# [Materials provided]
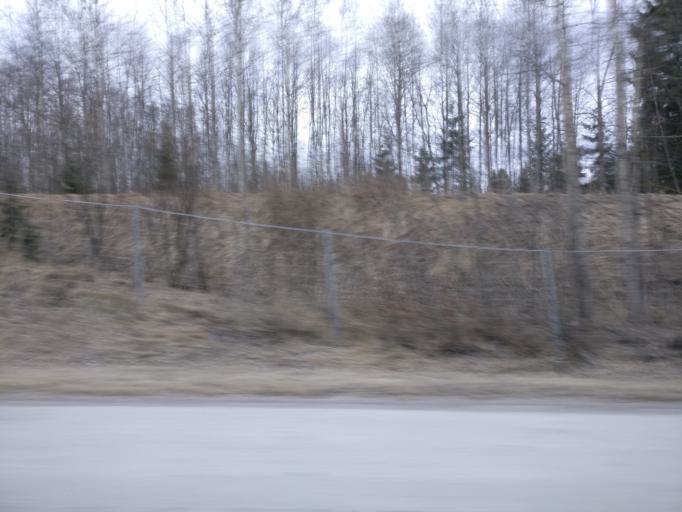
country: FI
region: Uusimaa
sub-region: Helsinki
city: Hyvinge
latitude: 60.5925
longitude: 24.7973
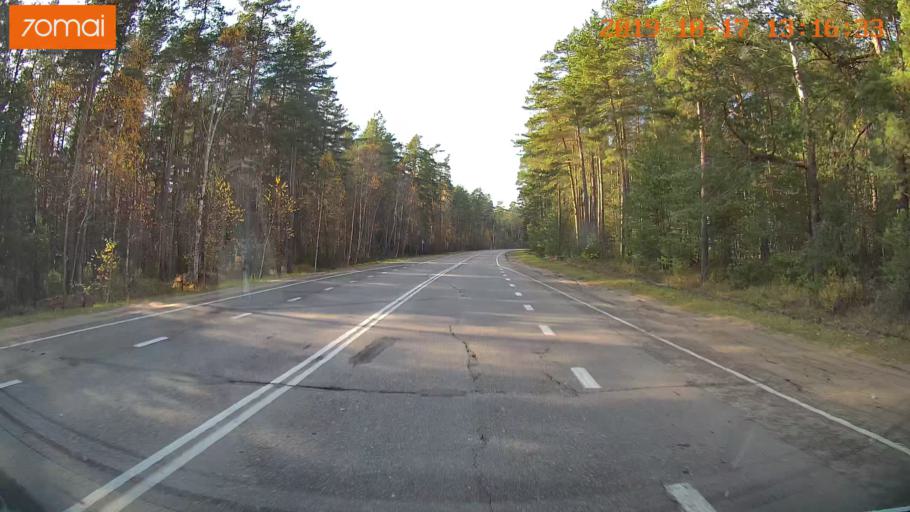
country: RU
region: Rjazan
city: Gus'-Zheleznyy
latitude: 55.0492
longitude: 41.1379
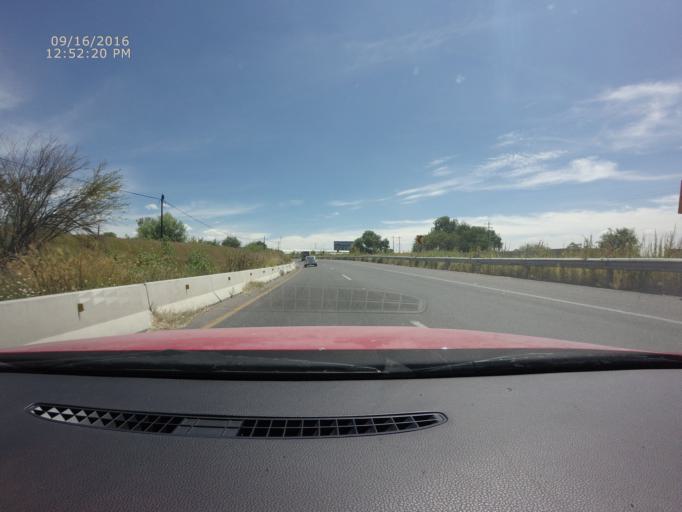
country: MX
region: Queretaro
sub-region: Colon
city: Purisima de Cubos (La Purisima)
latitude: 20.6158
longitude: -100.1434
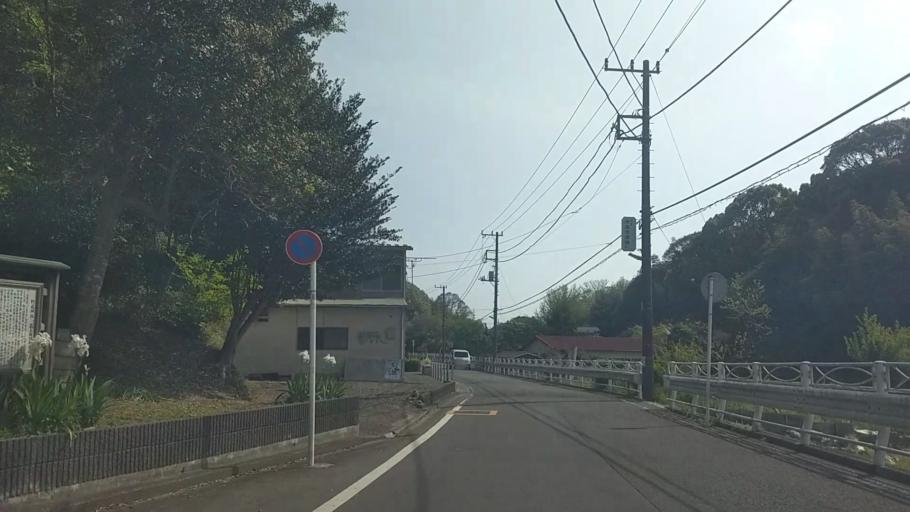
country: JP
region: Kanagawa
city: Kamakura
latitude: 35.3851
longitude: 139.5656
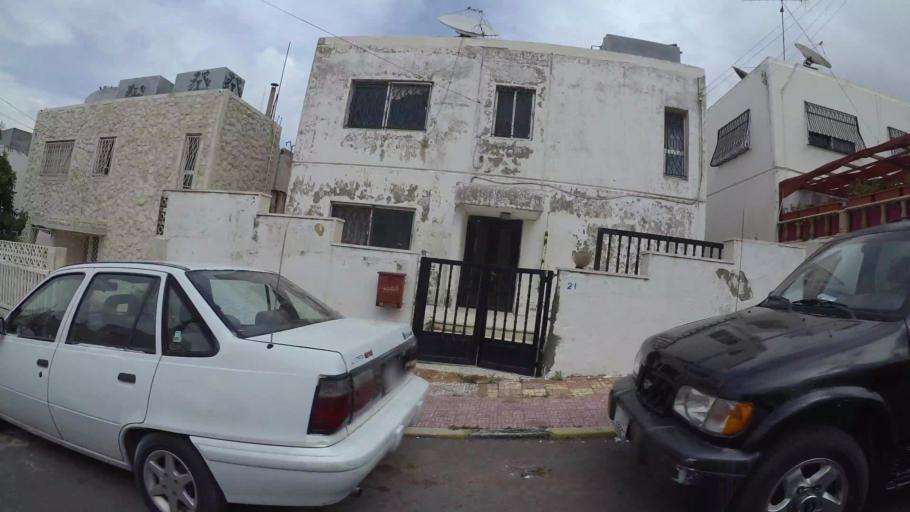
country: JO
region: Amman
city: Umm as Summaq
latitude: 31.8959
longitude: 35.8593
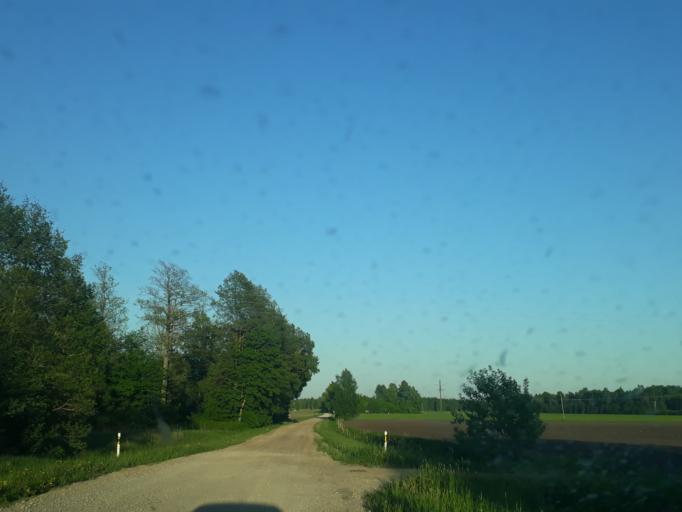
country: EE
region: Paernumaa
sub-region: Tootsi vald
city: Tootsi
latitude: 58.5856
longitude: 24.8975
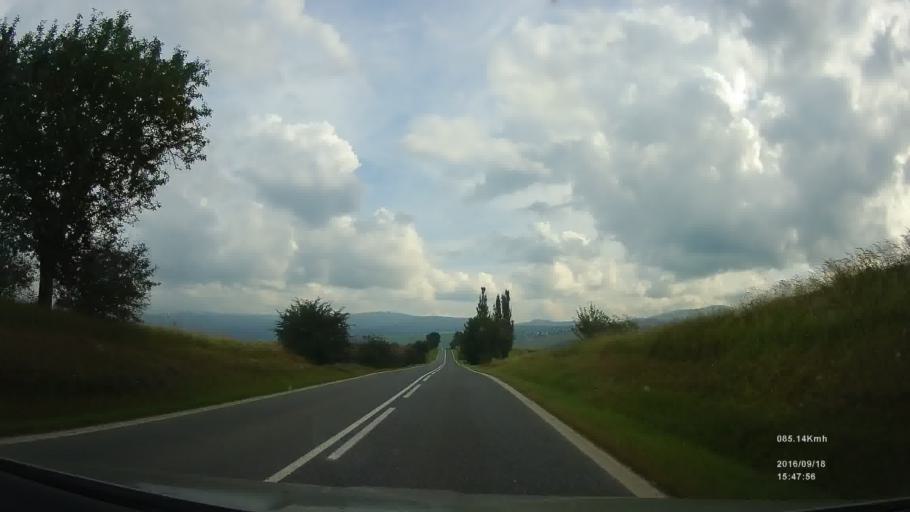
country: SK
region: Kosicky
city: Spisska Nova Ves
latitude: 48.9315
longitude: 20.5920
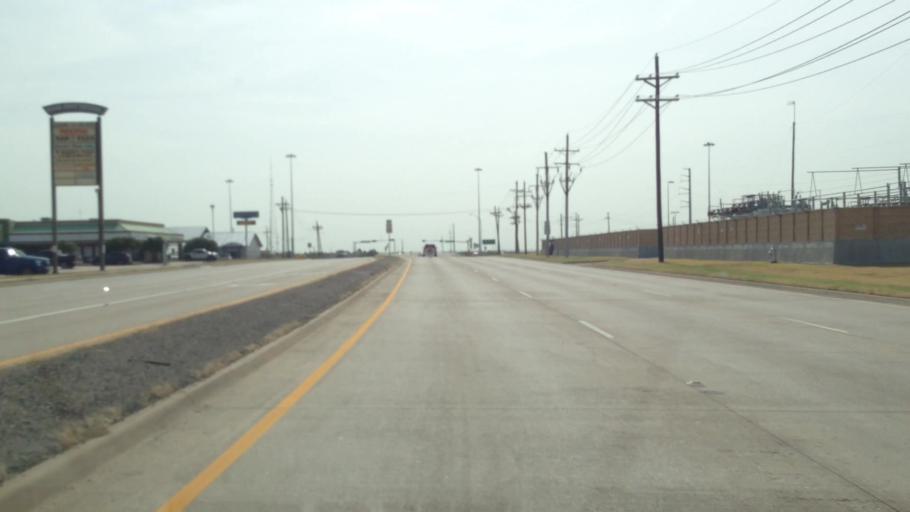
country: US
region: Texas
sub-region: Denton County
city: Lewisville
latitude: 33.0035
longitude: -96.9981
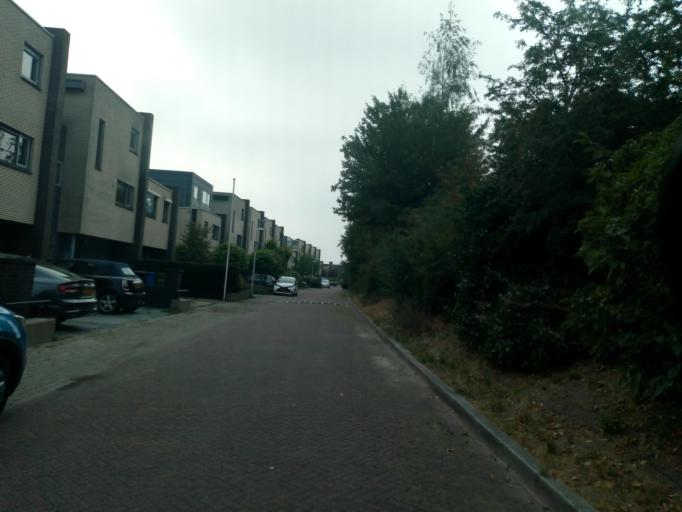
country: NL
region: South Holland
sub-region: Gemeente Alphen aan den Rijn
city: Alphen aan den Rijn
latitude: 52.1172
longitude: 4.6514
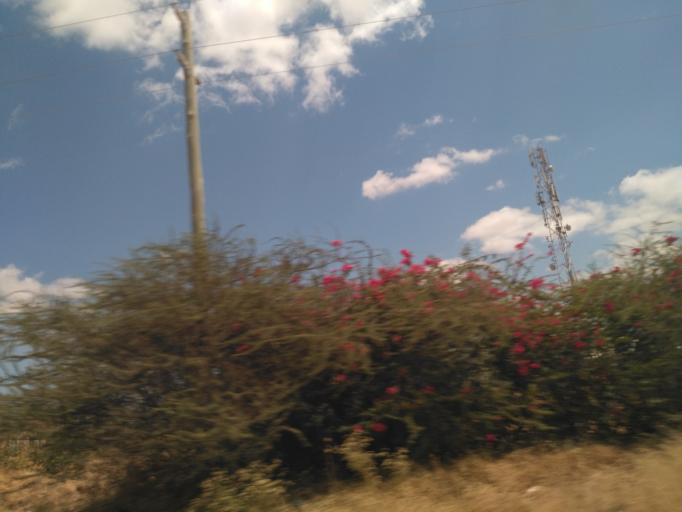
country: TZ
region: Dodoma
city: Kisasa
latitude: -6.1659
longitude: 35.7908
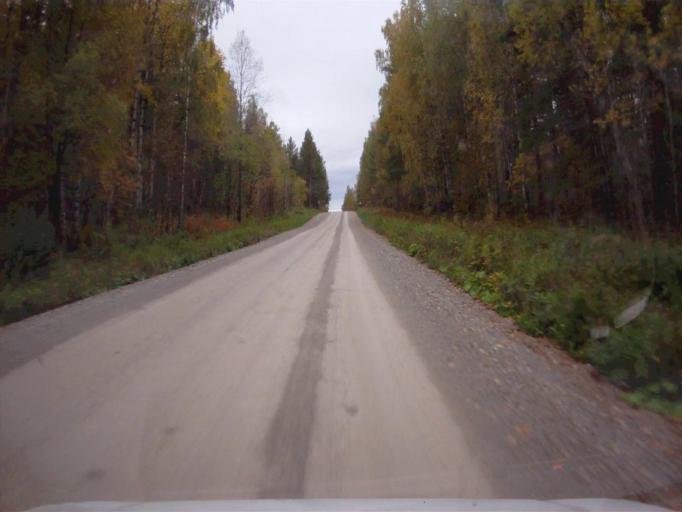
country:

# [Work to do]
Return every line above that contains the string "city".

# [Final result]
city: Hyvinge
city: Gus'-Zheleznyy
city: Purisima de Cubos (La Purisima)
city: Kamakura
city: Umm as Summaq
city: Tootsi
city: Spisska Nova Ves
city: Lewisville
city: Alphen aan den Rijn
city: Kisasa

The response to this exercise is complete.